Linux will never rule the desktop

Posted March 21st, 2009 by kaikokan

Linux will never rule the desktop, and here's why:

If you draw a line giving the rate at which Linux is taking over the desktop you'll see it'll take several years from now to become the biggest operating system on desktops.

This is never going to happen, because the desktop as it is will die long before we reach this point.
The good thing is Microsoft will probably die with it!

Don't think this will happen?

There has been a big shift in interfaces before, when we went from command line to gui based.
The shift in technology made most dos programs unusable and this was no problem for microsoft because they initiated the change themselves.
The next big change is already happening, the use of computers has changed over the years and there are more and more dedicated devices which are used for all kinds of things we would do with a PC in the nineties.

What would you need a desktop for in a few years?

Reading your email?

I've been reading email mobile now for years, it's so much easier when you just see the headlines of your emails on the screen of your in car navigation while driving. Saves time scanning trough it, and you read all important mail on the go already.In a few years nobody will use a PC for email anymore.

browsing the internet?

if the screens get improved and maybe projection or something your going to use your mobile device. I already know a lot of people who hardly use their PC for browsing.

Ebook reading?

We have all seen the new ebook readers, which are a much better fit for reading from a screen.

━━━━

TASKS =>
1. According to the blog post on Linux and the desktop, why was the move from command line to GUI no problem for Microsoft? Answer in one to three sentences.
2. In the blog post on Linux and the desktop, on what screen does the author see the headlines of emails while driving?
3. Resume the blog post on Linux and the desktop, picking up right after its last sentence.
The lines after this point have no connection to the blog post about Linux and the desktop.

INFORMATION SHOWN =>
━━━━

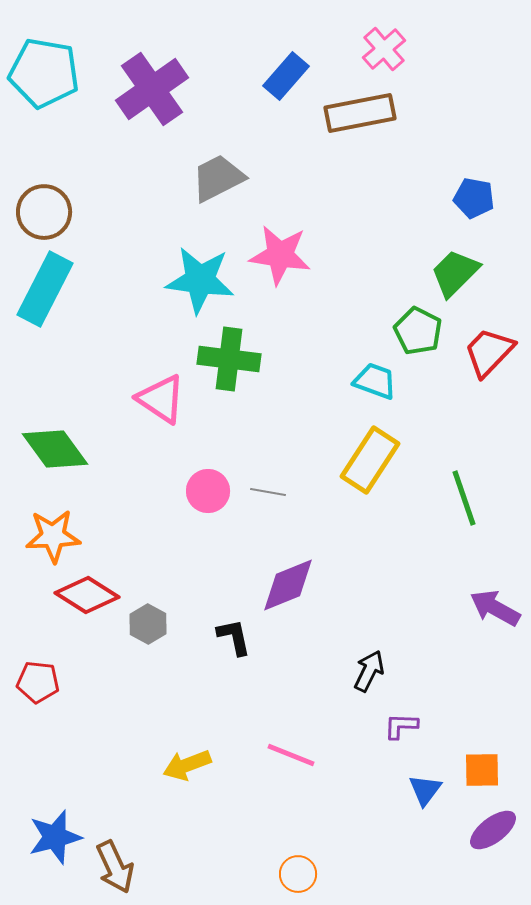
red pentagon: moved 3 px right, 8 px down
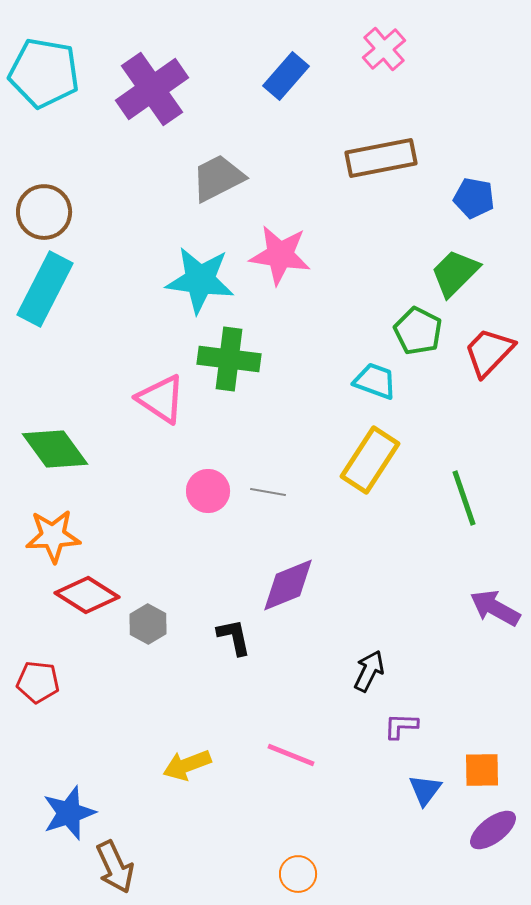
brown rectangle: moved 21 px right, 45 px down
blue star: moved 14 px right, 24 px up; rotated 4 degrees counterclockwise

━━━━

ANSWERS =>
1. The move made most DOS programs unusable, but Microsoft started that change itself, so it caused the company no trouble.

2. The screen of the in-car navigation.

3.
Watching movies?

Have you seen the new eee keyboard? A PC will be embedded in something in the future and just plugin to a TV or something (or wireless interface) to watch your downloaded movies.

Games?

PC hardware is becoming smaller and smaller, I'm just waiting for it to become small enough to integrate in a controller, you will be running dedicated hardware for pc games in the future (if it still exists, in it's current form)

Dedicated devices have the future

As hardware will keep getting cheaper and cheaper and smaller and smaller in the coming years, I don't see any application left for PC's so the desktop will probably die. And guess what will be running on 90% of the dedicated devices? Most probably it's a version of a certain free and flexible open source operating system.

I can't wait for the year the desktop dies!

Just take a look here:

http://www2.imec.be/imec_com/imec-reports-ultra-thin-chip-embedding-for-...

This is the future of electronics, see the possibilities? Your not going to need a desktop for anything if you have super small and cheap fold-able hardware.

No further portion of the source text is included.